### Your instructions:
Reproduce nothing but the lines from the one containing "pinky mcp: (315, 354)" to the end of the records below, each exactly as written.

### Provided records:
▼▼▼

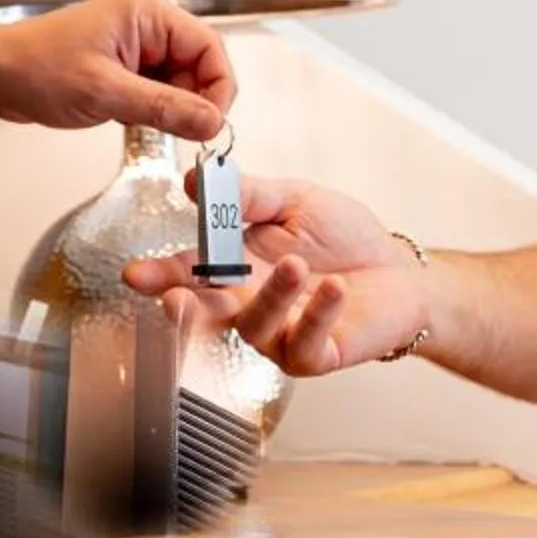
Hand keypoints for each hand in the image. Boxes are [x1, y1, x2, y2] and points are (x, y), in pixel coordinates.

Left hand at [0, 0, 234, 142]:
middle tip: (175, 130)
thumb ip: (165, 108)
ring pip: (180, 83)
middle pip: (200, 66)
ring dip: (168, 108)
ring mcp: (137, 45)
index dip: (218, 89)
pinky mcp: (125, 65)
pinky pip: (158, 90)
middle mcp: (148, 23)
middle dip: (192, 102)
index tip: (210, 124)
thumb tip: (211, 121)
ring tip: (135, 119)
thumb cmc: (34, 67)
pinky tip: (126, 116)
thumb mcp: (105, 93)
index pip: (210, 49)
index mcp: (149, 13)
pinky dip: (151, 110)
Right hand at [123, 174, 425, 373]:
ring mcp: (280, 334)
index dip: (162, 275)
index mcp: (239, 265)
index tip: (136, 274)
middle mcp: (251, 305)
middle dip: (186, 305)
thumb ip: (249, 196)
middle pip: (207, 311)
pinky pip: (303, 343)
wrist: (400, 270)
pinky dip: (316, 314)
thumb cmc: (345, 236)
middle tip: (176, 297)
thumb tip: (194, 182)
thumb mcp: (295, 200)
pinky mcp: (315, 354)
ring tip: (296, 264)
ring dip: (272, 295)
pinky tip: (333, 289)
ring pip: (255, 326)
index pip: (192, 272)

▲▲▲

### Expected answer:
pinky mcp: (315, 354)
ring tip: (296, 264)
ring dip: (272, 295)
pinky tip: (333, 289)
ring pip: (255, 326)
index pip: (192, 272)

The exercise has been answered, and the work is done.